TfL asks people to have their say on future of landmark scheme on Bishopsgate

26 January 2022

Transport for London (TfL) has launched a six-month public consultation into the future of a major walking and cycling scheme on the A10 Bishopsgate. New data suggests that the scheme has led to an improvement in bus journey times and is supporting thousands of safer cycle journeys each day.  

In August 2020, TfL introduced a series of temporary changes along the road as a response to the pandemic, which were designed to make it safer and easier for people to walk, cycle and use public transport. The changes implemented included new restrictions on vehicles using the road on weekdays between 0700 and 1900 to ensure that there was enough room for people to cycle on the road safely. Wider footways were also constructed along the corridor to ensure social distancing and a number of banned turns were introduced along the road.  

New data suggests that the changes have played a vital role in supporting sustainable travel along the corridor. Enabling more people to walk, cycle and use public transport will be an essential part the capital's successful recovery from the pandemic. TfL data shows that the performance of buses on the Bishopsgate corridor has significantly improved since the changes were introduced. Northbound bus journey times along Bishopsgate are 38 per cent lower now than they were before the pandemic, with southbound journey times 26 per cent lower.   

TfL data also demonstrates that very high numbers of people are using the Bishopsgate scheme to cycle, with monitoring so far showing that there have been up to 8,000 people cycling per day on Bishopsgate. These numbers are despite a drop in the number of people travelling in central London during the coronavirus lockdowns and Government advice for people to work from home.     

In December 2021, TfL decided to retain the scheme with a new 'Experimental Traffic Order', which could last for an 18-month period. The consultation, which runs until 25 July, will supplement TfL's monitoring of the experimental scheme and help TfL to decide what the future of the Bishopsgate scheme should be beyond its 18-month experimental period.     

Will Norman, London's Walking and Cycling Commissioner said: "These changes have made a huge difference to the way people travel along Bishopsgate. It has become safer and more comfortable for both pedestrians and cyclists, and bus journey times have also reduced thanks to the new vehicle restrictions on the road. As we aim to get more Londoners walking, cycling and using public transport, schemes like this are vital to ensure that people feel safe enough to do so. We want to hear what others think of this scheme, so please do have your say." 

Sam Monck, TfL's Head of Healthy Streets Investment, said: "Ensuring that people can walk, cycle and use public transport will continue to be vital as the capital recovers from the pandemic. Our data suggests that the changes we've made along Bishopsgate are playing an important role in promoting healthy and sustainable ways of travelling in London and feedback from Londoners will be hugely valuable as we assess the next steps for the scheme. I'd encourage everybody to have their say during the six month consultation period."  

TfL is currently assessing the next steps for a number of walking and cycling schemes delivered during the pandemic. Getting feedback from Londoners will be hugely important when making decisions about the future of schemes and TfL is planning a series of public consultations to ensure that people can have their say.  

In December 2021, TfL released data that outlined the vital role played by walking and cycling during the coronavirus pandemic. While the total number of trips made in 2020 decreased dramatically as a result of the pandemic, the number of journeys cycled increased by 6.4 per cent, a remarkable change in the context of lower general activity and major reductions to workplace commuting.
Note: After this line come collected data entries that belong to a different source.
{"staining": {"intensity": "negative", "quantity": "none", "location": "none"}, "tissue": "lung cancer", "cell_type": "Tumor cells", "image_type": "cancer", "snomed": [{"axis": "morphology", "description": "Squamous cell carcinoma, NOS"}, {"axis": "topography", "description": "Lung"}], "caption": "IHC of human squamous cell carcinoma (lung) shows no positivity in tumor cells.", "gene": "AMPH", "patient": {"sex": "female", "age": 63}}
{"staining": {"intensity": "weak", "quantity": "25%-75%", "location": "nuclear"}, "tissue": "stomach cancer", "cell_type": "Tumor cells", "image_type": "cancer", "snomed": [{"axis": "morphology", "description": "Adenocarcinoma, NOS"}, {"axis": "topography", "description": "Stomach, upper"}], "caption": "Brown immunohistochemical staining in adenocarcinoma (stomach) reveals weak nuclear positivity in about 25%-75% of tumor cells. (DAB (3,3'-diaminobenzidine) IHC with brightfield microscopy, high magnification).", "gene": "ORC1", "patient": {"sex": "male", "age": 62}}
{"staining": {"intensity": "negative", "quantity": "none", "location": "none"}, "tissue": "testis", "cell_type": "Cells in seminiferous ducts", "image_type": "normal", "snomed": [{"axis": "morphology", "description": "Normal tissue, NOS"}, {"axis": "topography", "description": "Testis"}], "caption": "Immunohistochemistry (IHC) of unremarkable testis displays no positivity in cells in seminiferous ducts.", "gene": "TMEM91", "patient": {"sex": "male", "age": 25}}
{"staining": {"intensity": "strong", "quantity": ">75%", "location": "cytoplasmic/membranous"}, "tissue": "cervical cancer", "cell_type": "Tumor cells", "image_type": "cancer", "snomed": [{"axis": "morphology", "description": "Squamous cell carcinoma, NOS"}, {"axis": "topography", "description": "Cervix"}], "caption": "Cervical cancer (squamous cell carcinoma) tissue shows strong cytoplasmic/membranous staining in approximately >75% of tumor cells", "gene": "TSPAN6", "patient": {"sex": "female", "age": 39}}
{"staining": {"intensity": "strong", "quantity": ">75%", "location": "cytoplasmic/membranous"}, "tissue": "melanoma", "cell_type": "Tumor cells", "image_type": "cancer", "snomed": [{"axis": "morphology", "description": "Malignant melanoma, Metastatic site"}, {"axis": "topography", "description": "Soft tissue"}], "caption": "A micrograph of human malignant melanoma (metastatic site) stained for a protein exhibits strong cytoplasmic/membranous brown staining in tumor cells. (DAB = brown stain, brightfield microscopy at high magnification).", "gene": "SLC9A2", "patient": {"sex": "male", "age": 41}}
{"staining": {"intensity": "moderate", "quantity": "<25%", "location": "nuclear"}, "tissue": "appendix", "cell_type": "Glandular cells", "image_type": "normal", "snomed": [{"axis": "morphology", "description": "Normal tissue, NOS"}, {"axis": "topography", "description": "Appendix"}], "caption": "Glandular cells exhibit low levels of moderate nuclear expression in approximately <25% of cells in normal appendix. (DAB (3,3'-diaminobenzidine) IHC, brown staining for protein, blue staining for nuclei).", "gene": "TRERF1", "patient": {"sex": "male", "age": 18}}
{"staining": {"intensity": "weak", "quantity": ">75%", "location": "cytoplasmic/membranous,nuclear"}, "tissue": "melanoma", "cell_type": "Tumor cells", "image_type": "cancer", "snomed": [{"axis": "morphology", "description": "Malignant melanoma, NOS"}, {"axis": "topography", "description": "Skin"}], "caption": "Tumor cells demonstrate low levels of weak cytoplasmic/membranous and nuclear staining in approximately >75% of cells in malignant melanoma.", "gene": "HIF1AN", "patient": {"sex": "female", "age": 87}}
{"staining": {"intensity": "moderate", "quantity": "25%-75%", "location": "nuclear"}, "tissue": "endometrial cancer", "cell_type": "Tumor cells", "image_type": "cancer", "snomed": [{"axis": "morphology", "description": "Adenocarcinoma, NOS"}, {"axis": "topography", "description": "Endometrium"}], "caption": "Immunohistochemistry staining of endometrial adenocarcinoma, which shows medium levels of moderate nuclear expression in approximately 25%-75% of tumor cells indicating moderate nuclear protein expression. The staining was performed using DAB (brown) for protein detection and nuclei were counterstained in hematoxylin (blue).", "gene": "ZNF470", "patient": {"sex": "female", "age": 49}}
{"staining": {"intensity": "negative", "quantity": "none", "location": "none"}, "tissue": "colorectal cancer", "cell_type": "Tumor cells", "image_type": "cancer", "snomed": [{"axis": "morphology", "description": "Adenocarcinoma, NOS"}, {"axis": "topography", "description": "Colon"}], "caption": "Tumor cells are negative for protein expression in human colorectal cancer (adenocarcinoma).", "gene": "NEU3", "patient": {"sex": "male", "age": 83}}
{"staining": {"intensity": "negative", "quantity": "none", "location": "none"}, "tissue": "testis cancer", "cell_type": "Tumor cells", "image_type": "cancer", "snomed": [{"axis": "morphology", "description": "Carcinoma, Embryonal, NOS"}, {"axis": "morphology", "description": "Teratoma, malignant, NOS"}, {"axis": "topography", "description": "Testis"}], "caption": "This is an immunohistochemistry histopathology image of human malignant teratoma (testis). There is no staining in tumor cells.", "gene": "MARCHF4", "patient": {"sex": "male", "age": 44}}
This meant that over the year, the proportion of journeys cycled accounted for 3.4 per cent of all journeys, up from 2.3 per cent in 2019 - a 48 per cent increase in the proportion of journeys made by bike.  

Since the start of the pandemic, TfL has worked closely with boroughs across the capital to invest in the walking and cycling infrastructure needed to enable increases in active travel, including more than 100km of new or upgraded cycle lanes, 89 Low Traffic Neighbourhoods, 322 'School Streets' and 84 km of TfL Road Network bus lanes converted to operate 24/7 Monday - Sunday.  

By autumn 2021, 19.4 per cent of Londoners lived within 400 metres of a cycle route, an increase of almost 8 percentage points since 2019 (when it was 11.5 per cent), or approximately 750,000 more Londoners living within 400 metres of the cycle network since 2019.